(Electronic design files)
○ ○ ○
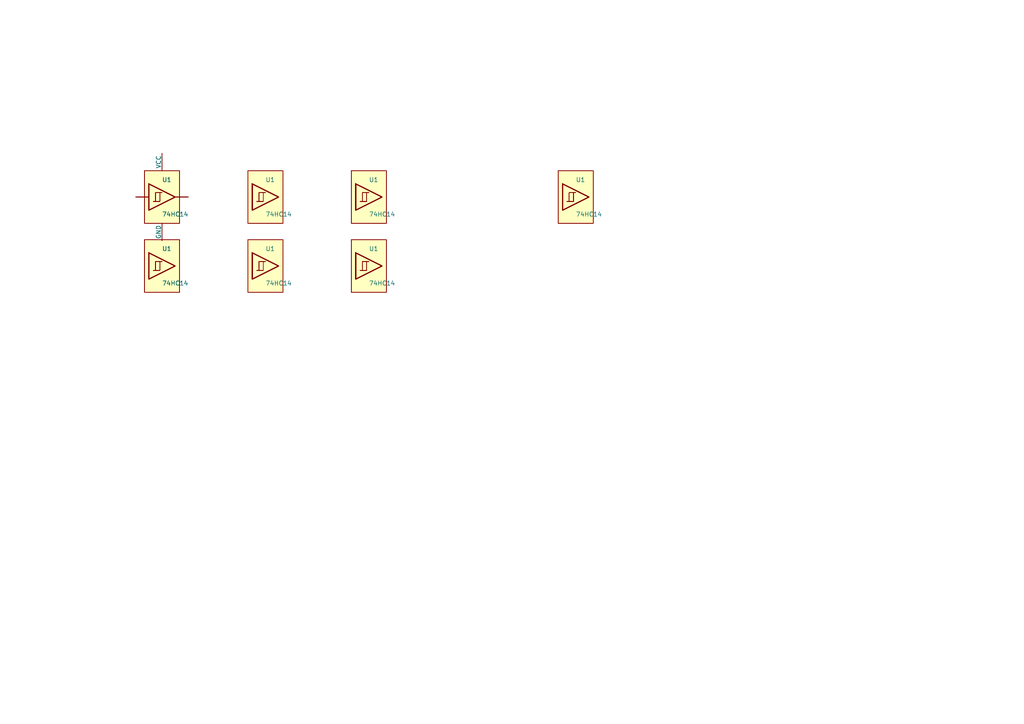
<source format=kicad_sch>
(kicad_sch
	(version 20250114)
	(generator "circuit_synth")
	(generator_version "9.0")
	(uuid e5fefeb2-b803-44dd-b939-d1cdeee33316)
	(paper "A4")
	
	(symbol
		(lib_id "74xx:74HC14")
		(at 46.99 57.15 0)
		(unit 1)
		(exclude_from_sim no)
		(in_bom yes)
		(on_board yes)
		(dnp no)
		(fields_autoplaced yes)
		(uuid 1ef5c338-df2b-48e1-9422-fe24bd455144)
		(property "Reference" "U1"
			(at 46.99 52.15 0)
			(effects
				(font
					(size 1.27 1.27)
				)
				(justify left)
			)
		)
		(property "Value" "74HC14"
			(at 46.99 62.15 0)
			(effects
				(font
					(size 1.27 1.27)
				)
				(justify left)
			)
		)
		(property "Footprint" "Package_SO:TSSOP-14_4.4x5mm_P0.65mm"
			(at 46.99 67.15 0)
			(effects
				(font
					(size 1.27 1.27)
				)
				(hide yes)
			)
		)
		(instances
			(project "test_multiunit"
				(path "/e5fefeb2-b803-44dd-b939-d1cdeee33316"
					(reference "U1")
					(unit 1)
				)
			)
		)
	)
	(symbol
		(lib_id "74xx:74HC14")
		(at 76.99 57.15 0)
		(unit 2)
		(exclude_from_sim no)
		(in_bom no)
		(on_board yes)
		(dnp no)
		(fields_autoplaced yes)
		(uuid cbb3512c-235e-42d1-83ad-c670ec6fda01)
		(property "Reference" "U1"
			(at 76.99 52.15 0)
			(effects
				(font
					(size 1.27 1.27)
				)
				(justify left)
			)
		)
		(property "Value" "74HC14"
			(at 76.99 62.15 0)
			(effects
				(font
					(size 1.27 1.27)
				)
				(justify left)
			)
		)
		(property "Footprint" "Package_SO:TSSOP-14_4.4x5mm_P0.65mm"
			(at 76.99 67.15 0)
			(effects
				(font
					(size 1.27 1.27)
				)
				(hide yes)
			)
		)
		(instances
			(project "test_multiunit"
				(path "/e5fefeb2-b803-44dd-b939-d1cdeee33316"
					(reference "U1")
					(unit 2)
				)
			)
		)
	)
	(symbol
		(lib_id "74xx:74HC14")
		(at 106.99 57.15 0)
		(unit 3)
		(exclude_from_sim no)
		(in_bom no)
		(on_board yes)
		(dnp no)
		(fields_autoplaced yes)
		(uuid dced1ac3-f879-4ac1-bf16-78e0ad9d4739)
		(property "Reference" "U1"
			(at 106.99 52.15 0)
			(effects
				(font
					(size 1.27 1.27)
				)
				(justify left)
			)
		)
		(property "Value" "74HC14"
			(at 106.99 62.15 0)
			(effects
				(font
					(size 1.27 1.27)
				)
				(justify left)
			)
		)
		(property "Footprint" "Package_SO:TSSOP-14_4.4x5mm_P0.65mm"
			(at 106.99 67.15 0)
			(effects
				(font
					(size 1.27 1.27)
				)
				(hide yes)
			)
		)
		(instances
			(project "test_multiunit"
				(path "/e5fefeb2-b803-44dd-b939-d1cdeee33316"
					(reference "U1")
					(unit 3)
				)
			)
		)
	)
	(symbol
		(lib_id "74xx:74HC14")
		(at 46.99 77.15 0)
		(unit 4)
		(exclude_from_sim no)
		(in_bom no)
		(on_board yes)
		(dnp no)
		(fields_autoplaced yes)
		(uuid 11e581e3-17d9-4e43-91b3-5caefb1fe77c)
		(property "Reference" "U1"
			(at 46.99 72.15 0)
			(effects
				(font
					(size 1.27 1.27)
				)
				(justify left)
			)
		)
		(property "Value" "74HC14"
			(at 46.99 82.15 0)
			(effects
				(font
					(size 1.27 1.27)
				)
				(justify left)
			)
		)
		(property "Footprint" "Package_SO:TSSOP-14_4.4x5mm_P0.65mm"
			(at 46.99 87.15 0)
			(effects
				(font
					(size 1.27 1.27)
				)
				(hide yes)
			)
		)
		(instances
			(project "test_multiunit"
				(path "/e5fefeb2-b803-44dd-b939-d1cdeee33316"
					(reference "U1")
					(unit 4)
				)
			)
		)
	)
	(symbol
		(lib_id "74xx:74HC14")
		(at 76.99 77.15 0)
		(unit 5)
		(exclude_from_sim no)
		(in_bom no)
		(on_board yes)
		(dnp no)
		(fields_autoplaced yes)
		(uuid d78ce3eb-ed63-45e6-a490-4e44a26819d5)
		(property "Reference" "U1"
			(at 76.99 72.15 0)
			(effects
				(font
					(size 1.27 1.27)
				)
				(justify left)
			)
		)
		(property "Value" "74HC14"
			(at 76.99 82.15 0)
			(effects
				(font
					(size 1.27 1.27)
				)
				(justify left)
			)
		)
		(property "Footprint" "Package_SO:TSSOP-14_4.4x5mm_P0.65mm"
			(at 76.99 87.15 0)
			(effects
				(font
					(size 1.27 1.27)
				)
				(hide yes)
			)
		)
		(instances
			(project "test_multiunit"
				(path "/e5fefeb2-b803-44dd-b939-d1cdeee33316"
					(reference "U1")
					(unit 5)
				)
			)
		)
	)
	(symbol
		(lib_id "74xx:74HC14")
		(at 106.99 77.15 0)
		(unit 6)
		(exclude_from_sim no)
		(in_bom no)
		(on_board yes)
		(dnp no)
		(fields_autoplaced yes)
		(uuid d004c584-2ce1-48ca-a0df-dd6d57c9a03f)
		(property "Reference" "U1"
			(at 106.99 72.15 0)
			(effects
				(font
					(size 1.27 1.27)
				)
				(justify left)
			)
		)
		(property "Value" "74HC14"
			(at 106.99 82.15 0)
			(effects
				(font
					(size 1.27 1.27)
				)
				(justify left)
			)
		)
		(property "Footprint" "Package_SO:TSSOP-14_4.4x5mm_P0.65mm"
			(at 106.99 87.15 0)
			(effects
				(font
					(size 1.27 1.27)
				)
				(hide yes)
			)
		)
		(instances
			(project "test_multiunit"
				(path "/e5fefeb2-b803-44dd-b939-d1cdeee33316"
					(reference "U1")
					(unit 6)
				)
			)
		)
	)
	(symbol
		(lib_id "74xx:74HC14")
		(at 166.99 57.15 0)
		(unit 7)
		(exclude_from_sim no)
		(in_bom no)
		(on_board yes)
		(dnp no)
		(fields_autoplaced yes)
		(uuid 4c700906-2051-4372-9520-cbff2baa086d)
		(property "Reference" "U1"
			(at 166.99 52.15 0)
			(effects
				(font
					(size 1.27 1.27)
				)
				(justify left)
			)
		)
		(property "Value" "74HC14"
			(at 166.99 62.15 0)
			(effects
				(font
					(size 1.27 1.27)
				)
				(justify left)
			)
		)
		(property "Footprint" "Package_SO:TSSOP-14_4.4x5mm_P0.65mm"
			(at 166.99 67.15 0)
			(effects
				(font
					(size 1.27 1.27)
				)
				(hide yes)
			)
		)
		(instances
			(project "test_multiunit"
				(path "/e5fefeb2-b803-44dd-b939-d1cdeee33316"
					(reference "U1")
					(unit 7)
				)
			)
		)
	)
	(sheet_instances
		(path "/"
			(page "1")
		)
	)
	(embedded_fonts
		no
	)
)
</source>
○ ○ ○
:: TASK STATEMENT ::
Every record above needs to be repeated exactly; pictures are to be left out.

:: RESULT OF THE TASK ::
<source format=kicad_sch>
(kicad_sch
	(version 20250114)
	(generator "circuit_synth")
	(generator_version "9.0")
	(uuid e5fefeb2-b803-44dd-b939-d1cdeee33316)
	(paper "A4")
	
	(symbol
		(lib_id "74xx:74HC14")
		(at 46.99 57.15 0)
		(unit 1)
		(exclude_from_sim no)
		(in_bom yes)
		(on_board yes)
		(dnp no)
		(fields_autoplaced yes)
		(uuid 1ef5c338-df2b-48e1-9422-fe24bd455144)
		(property "Reference" "U1"
			(at 46.99 52.15 0)
			(effects
				(font
					(size 1.27 1.27)
				)
				(justify left)
			)
		)
		(property "Value" "74HC14"
			(at 46.99 62.15 0)
			(effects
				(font
					(size 1.27 1.27)
				)
				(justify left)
			)
		)
		(property "Footprint" "Package_SO:TSSOP-14_4.4x5mm_P0.65mm"
			(at 46.99 67.15 0)
			(effects
				(font
					(size 1.27 1.27)
				)
				(hide yes)
			)
		)
		(instances
			(project "test_multiunit"
				(path "/e5fefeb2-b803-44dd-b939-d1cdeee33316"
					(reference "U1")
					(unit 1)
				)
			)
		)
	)
	(symbol
		(lib_id "74xx:74HC14")
		(at 76.99 57.15 0)
		(unit 2)
		(exclude_from_sim no)
		(in_bom no)
		(on_board yes)
		(dnp no)
		(fields_autoplaced yes)
		(uuid cbb3512c-235e-42d1-83ad-c670ec6fda01)
		(property "Reference" "U1"
			(at 76.99 52.15 0)
			(effects
				(font
					(size 1.27 1.27)
				)
				(justify left)
			)
		)
		(property "Value" "74HC14"
			(at 76.99 62.15 0)
			(effects
				(font
					(size 1.27 1.27)
				)
				(justify left)
			)
		)
		(property "Footprint" "Package_SO:TSSOP-14_4.4x5mm_P0.65mm"
			(at 76.99 67.15 0)
			(effects
				(font
					(size 1.27 1.27)
				)
				(hide yes)
			)
		)
		(instances
			(project "test_multiunit"
				(path "/e5fefeb2-b803-44dd-b939-d1cdeee33316"
					(reference "U1")
					(unit 2)
				)
			)
		)
	)
	(symbol
		(lib_id "74xx:74HC14")
		(at 106.99 57.15 0)
		(unit 3)
		(exclude_from_sim no)
		(in_bom no)
		(on_board yes)
		(dnp no)
		(fields_autoplaced yes)
		(uuid dced1ac3-f879-4ac1-bf16-78e0ad9d4739)
		(property "Reference" "U1"
			(at 106.99 52.15 0)
			(effects
				(font
					(size 1.27 1.27)
				)
				(justify left)
			)
		)
		(property "Value" "74HC14"
			(at 106.99 62.15 0)
			(effects
				(font
					(size 1.27 1.27)
				)
				(justify left)
			)
		)
		(property "Footprint" "Package_SO:TSSOP-14_4.4x5mm_P0.65mm"
			(at 106.99 67.15 0)
			(effects
				(font
					(size 1.27 1.27)
				)
				(hide yes)
			)
		)
		(instances
			(project "test_multiunit"
				(path "/e5fefeb2-b803-44dd-b939-d1cdeee33316"
					(reference "U1")
					(unit 3)
				)
			)
		)
	)
	(symbol
		(lib_id "74xx:74HC14")
		(at 46.99 77.15 0)
		(unit 4)
		(exclude_from_sim no)
		(in_bom no)
		(on_board yes)
		(dnp no)
		(fields_autoplaced yes)
		(uuid 11e581e3-17d9-4e43-91b3-5caefb1fe77c)
		(property "Reference" "U1"
			(at 46.99 72.15 0)
			(effects
				(font
					(size 1.27 1.27)
				)
				(justify left)
			)
		)
		(property "Value" "74HC14"
			(at 46.99 82.15 0)
			(effects
				(font
					(size 1.27 1.27)
				)
				(justify left)
			)
		)
		(property "Footprint" "Package_SO:TSSOP-14_4.4x5mm_P0.65mm"
			(at 46.99 87.15 0)
			(effects
				(font
					(size 1.27 1.27)
				)
				(hide yes)
			)
		)
		(instances
			(project "test_multiunit"
				(path "/e5fefeb2-b803-44dd-b939-d1cdeee33316"
					(reference "U1")
					(unit 4)
				)
			)
		)
	)
	(symbol
		(lib_id "74xx:74HC14")
		(at 76.99 77.15 0)
		(unit 5)
		(exclude_from_sim no)
		(in_bom no)
		(on_board yes)
		(dnp no)
		(fields_autoplaced yes)
		(uuid d78ce3eb-ed63-45e6-a490-4e44a26819d5)
		(property "Reference" "U1"
			(at 76.99 72.15 0)
			(effects
				(font
					(size 1.27 1.27)
				)
				(justify left)
			)
		)
		(property "Value" "74HC14"
			(at 76.99 82.15 0)
			(effects
				(font
					(size 1.27 1.27)
				)
				(justify left)
			)
		)
		(property "Footprint" "Package_SO:TSSOP-14_4.4x5mm_P0.65mm"
			(at 76.99 87.15 0)
			(effects
				(font
					(size 1.27 1.27)
				)
				(hide yes)
			)
		)
		(instances
			(project "test_multiunit"
				(path "/e5fefeb2-b803-44dd-b939-d1cdeee33316"
					(reference "U1")
					(unit 5)
				)
			)
		)
	)
	(symbol
		(lib_id "74xx:74HC14")
		(at 106.99 77.15 0)
		(unit 6)
		(exclude_from_sim no)
		(in_bom no)
		(on_board yes)
		(dnp no)
		(fields_autoplaced yes)
		(uuid d004c584-2ce1-48ca-a0df-dd6d57c9a03f)
		(property "Reference" "U1"
			(at 106.99 72.15 0)
			(effects
				(font
					(size 1.27 1.27)
				)
				(justify left)
			)
		)
		(property "Value" "74HC14"
			(at 106.99 82.15 0)
			(effects
				(font
					(size 1.27 1.27)
				)
				(justify left)
			)
		)
		(property "Footprint" "Package_SO:TSSOP-14_4.4x5mm_P0.65mm"
			(at 106.99 87.15 0)
			(effects
				(font
					(size 1.27 1.27)
				)
				(hide yes)
			)
		)
		(instances
			(project "test_multiunit"
				(path "/e5fefeb2-b803-44dd-b939-d1cdeee33316"
					(reference "U1")
					(unit 6)
				)
			)
		)
	)
	(symbol
		(lib_id "74xx:74HC14")
		(at 166.99 57.15 0)
		(unit 7)
		(exclude_from_sim no)
		(in_bom no)
		(on_board yes)
		(dnp no)
		(fields_autoplaced yes)
		(uuid 4c700906-2051-4372-9520-cbff2baa086d)
		(property "Reference" "U1"
			(at 166.99 52.15 0)
			(effects
				(font
					(size 1.27 1.27)
				)
				(justify left)
			)
		)
		(property "Value" "74HC14"
			(at 166.99 62.15 0)
			(effects
				(font
					(size 1.27 1.27)
				)
				(justify left)
			)
		)
		(property "Footprint" "Package_SO:TSSOP-14_4.4x5mm_P0.65mm"
			(at 166.99 67.15 0)
			(effects
				(font
					(size 1.27 1.27)
				)
				(hide yes)
			)
		)
		(instances
			(project "test_multiunit"
				(path "/e5fefeb2-b803-44dd-b939-d1cdeee33316"
					(reference "U1")
					(unit 7)
				)
			)
		)
	)
	(sheet_instances
		(path "/"
			(page "1")
		)
	)
	(embedded_fonts
		no
	)
)
</source>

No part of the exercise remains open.